# Records:
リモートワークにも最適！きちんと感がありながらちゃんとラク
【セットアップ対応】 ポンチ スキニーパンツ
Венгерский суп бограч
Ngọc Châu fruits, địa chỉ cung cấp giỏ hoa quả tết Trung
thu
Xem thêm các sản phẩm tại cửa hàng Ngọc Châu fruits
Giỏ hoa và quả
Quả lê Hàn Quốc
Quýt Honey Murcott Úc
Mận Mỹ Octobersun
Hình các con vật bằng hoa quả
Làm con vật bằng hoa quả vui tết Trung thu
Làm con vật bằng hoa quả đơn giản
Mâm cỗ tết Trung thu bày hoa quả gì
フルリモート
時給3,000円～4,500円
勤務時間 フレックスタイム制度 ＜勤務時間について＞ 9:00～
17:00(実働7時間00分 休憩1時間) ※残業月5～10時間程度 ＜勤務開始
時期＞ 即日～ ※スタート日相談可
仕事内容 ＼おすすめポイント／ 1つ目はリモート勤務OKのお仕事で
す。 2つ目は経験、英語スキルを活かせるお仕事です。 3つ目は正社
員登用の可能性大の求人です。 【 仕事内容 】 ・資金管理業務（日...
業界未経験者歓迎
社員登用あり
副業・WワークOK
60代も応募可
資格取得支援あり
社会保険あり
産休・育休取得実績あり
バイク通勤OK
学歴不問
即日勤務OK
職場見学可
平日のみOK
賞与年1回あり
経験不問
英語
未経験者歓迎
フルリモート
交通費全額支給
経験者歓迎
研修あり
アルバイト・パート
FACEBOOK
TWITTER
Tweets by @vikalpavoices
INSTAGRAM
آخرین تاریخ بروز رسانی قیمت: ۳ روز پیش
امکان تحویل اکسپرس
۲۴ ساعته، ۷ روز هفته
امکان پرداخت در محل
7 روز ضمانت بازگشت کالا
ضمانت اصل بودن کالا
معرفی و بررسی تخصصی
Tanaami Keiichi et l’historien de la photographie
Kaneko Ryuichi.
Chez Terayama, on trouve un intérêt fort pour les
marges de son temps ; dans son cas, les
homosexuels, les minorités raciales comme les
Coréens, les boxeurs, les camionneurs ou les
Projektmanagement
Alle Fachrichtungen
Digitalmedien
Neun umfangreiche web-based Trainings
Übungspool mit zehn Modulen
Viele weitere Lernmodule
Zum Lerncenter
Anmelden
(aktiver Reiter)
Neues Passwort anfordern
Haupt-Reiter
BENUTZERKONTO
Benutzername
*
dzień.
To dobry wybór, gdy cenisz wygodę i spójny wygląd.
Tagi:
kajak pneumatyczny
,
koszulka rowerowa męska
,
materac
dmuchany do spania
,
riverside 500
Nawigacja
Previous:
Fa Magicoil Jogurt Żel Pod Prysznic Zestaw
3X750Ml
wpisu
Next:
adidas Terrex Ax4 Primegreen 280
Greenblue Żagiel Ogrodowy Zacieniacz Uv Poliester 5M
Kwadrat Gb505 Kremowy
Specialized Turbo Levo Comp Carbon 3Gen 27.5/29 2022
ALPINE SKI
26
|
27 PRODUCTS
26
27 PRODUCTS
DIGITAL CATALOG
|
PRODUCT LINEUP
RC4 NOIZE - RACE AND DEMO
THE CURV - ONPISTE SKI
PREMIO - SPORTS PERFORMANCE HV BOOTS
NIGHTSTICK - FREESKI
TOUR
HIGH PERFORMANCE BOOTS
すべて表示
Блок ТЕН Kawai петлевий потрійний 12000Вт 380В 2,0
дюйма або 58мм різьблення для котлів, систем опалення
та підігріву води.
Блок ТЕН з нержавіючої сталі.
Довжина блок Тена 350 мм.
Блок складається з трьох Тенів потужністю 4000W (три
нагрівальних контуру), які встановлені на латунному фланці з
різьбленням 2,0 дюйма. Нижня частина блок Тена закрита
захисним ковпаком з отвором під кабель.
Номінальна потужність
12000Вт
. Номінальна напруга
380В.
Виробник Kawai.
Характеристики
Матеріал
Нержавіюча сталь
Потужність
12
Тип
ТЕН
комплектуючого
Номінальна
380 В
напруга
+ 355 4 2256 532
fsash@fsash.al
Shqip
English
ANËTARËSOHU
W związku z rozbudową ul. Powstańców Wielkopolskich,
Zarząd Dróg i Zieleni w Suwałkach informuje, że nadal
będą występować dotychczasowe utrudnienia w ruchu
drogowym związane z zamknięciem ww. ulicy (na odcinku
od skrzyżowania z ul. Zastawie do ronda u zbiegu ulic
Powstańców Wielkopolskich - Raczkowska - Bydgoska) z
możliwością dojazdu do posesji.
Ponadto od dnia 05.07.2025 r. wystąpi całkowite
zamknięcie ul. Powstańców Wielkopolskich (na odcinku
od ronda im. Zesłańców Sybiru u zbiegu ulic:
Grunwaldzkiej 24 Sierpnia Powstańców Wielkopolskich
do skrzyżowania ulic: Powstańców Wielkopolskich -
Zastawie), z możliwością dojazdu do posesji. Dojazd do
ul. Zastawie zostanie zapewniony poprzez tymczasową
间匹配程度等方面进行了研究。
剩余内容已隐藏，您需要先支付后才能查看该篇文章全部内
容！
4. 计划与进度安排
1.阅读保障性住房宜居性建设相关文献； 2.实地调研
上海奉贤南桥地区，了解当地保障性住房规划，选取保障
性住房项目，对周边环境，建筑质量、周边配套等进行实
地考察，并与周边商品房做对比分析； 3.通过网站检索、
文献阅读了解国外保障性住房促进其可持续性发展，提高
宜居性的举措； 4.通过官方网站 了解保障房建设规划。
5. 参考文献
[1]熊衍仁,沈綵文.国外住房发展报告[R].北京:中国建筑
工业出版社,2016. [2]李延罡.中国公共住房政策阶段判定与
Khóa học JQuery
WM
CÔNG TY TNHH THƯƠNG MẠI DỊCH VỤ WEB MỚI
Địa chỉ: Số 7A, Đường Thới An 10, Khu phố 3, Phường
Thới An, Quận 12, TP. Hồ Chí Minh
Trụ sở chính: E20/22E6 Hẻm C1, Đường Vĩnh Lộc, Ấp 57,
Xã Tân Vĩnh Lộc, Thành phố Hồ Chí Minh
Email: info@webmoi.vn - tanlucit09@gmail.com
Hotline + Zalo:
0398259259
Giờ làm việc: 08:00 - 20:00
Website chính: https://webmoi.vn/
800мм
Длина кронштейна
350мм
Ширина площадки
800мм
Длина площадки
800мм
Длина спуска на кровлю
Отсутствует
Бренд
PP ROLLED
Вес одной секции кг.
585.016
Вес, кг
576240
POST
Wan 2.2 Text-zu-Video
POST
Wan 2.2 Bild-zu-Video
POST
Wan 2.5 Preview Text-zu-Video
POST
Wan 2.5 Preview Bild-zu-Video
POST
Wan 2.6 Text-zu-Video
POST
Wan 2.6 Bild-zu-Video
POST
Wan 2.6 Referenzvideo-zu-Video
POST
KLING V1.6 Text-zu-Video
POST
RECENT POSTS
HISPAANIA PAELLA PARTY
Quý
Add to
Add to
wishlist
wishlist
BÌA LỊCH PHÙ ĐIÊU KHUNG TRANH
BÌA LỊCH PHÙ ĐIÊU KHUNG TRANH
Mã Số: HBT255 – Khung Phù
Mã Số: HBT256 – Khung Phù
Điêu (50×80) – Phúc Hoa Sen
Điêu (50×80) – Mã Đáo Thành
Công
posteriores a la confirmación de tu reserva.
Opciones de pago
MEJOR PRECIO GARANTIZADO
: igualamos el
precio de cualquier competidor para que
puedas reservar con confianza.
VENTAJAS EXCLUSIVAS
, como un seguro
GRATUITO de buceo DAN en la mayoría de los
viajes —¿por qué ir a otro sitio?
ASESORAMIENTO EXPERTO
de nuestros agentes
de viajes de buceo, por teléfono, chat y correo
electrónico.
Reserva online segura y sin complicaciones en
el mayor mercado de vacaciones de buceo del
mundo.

# Exercise instructions:
Copy out the material word for word, from its first line through the line containing "معرفی و بررسی تخصصی", with both of those lines included.

# Solved problem:
リモートワークにも最適！きちんと感がありながらちゃんとラク
【セットアップ対応】 ポンチ スキニーパンツ
Венгерский суп бограч
Ngọc Châu fruits, địa chỉ cung cấp giỏ hoa quả tết Trung
thu
Xem thêm các sản phẩm tại cửa hàng Ngọc Châu fruits
Giỏ hoa và quả
Quả lê Hàn Quốc
Quýt Honey Murcott Úc
Mận Mỹ Octobersun
Hình các con vật bằng hoa quả
Làm con vật bằng hoa quả vui tết Trung thu
Làm con vật bằng hoa quả đơn giản
Mâm cỗ tết Trung thu bày hoa quả gì
フルリモート
時給3,000円～4,500円
勤務時間 フレックスタイム制度 ＜勤務時間について＞ 9:00～
17:00(実働7時間00分 休憩1時間) ※残業月5～10時間程度 ＜勤務開始
時期＞ 即日～ ※スタート日相談可
仕事内容 ＼おすすめポイント／ 1つ目はリモート勤務OKのお仕事で
す。 2つ目は経験、英語スキルを活かせるお仕事です。 3つ目は正社
員登用の可能性大の求人です。 【 仕事内容 】 ・資金管理業務（日...
業界未経験者歓迎
社員登用あり
副業・WワークOK
60代も応募可
資格取得支援あり
社会保険あり
産休・育休取得実績あり
バイク通勤OK
学歴不問
即日勤務OK
職場見学可
平日のみOK
賞与年1回あり
経験不問
英語
未経験者歓迎
フルリモート
交通費全額支給
経験者歓迎
研修あり
アルバイト・パート
FACEBOOK
TWITTER
Tweets by @vikalpavoices
INSTAGRAM
آخرین تاریخ بروز رسانی قیمت: ۳ روز پیش
امکان تحویل اکسپرس
۲۴ ساعته، ۷ روز هفته
امکان پرداخت در محل
7 روز ضمانت بازگشت کالا
ضمانت اصل بودن کالا
معرفی و بررسی تخصصی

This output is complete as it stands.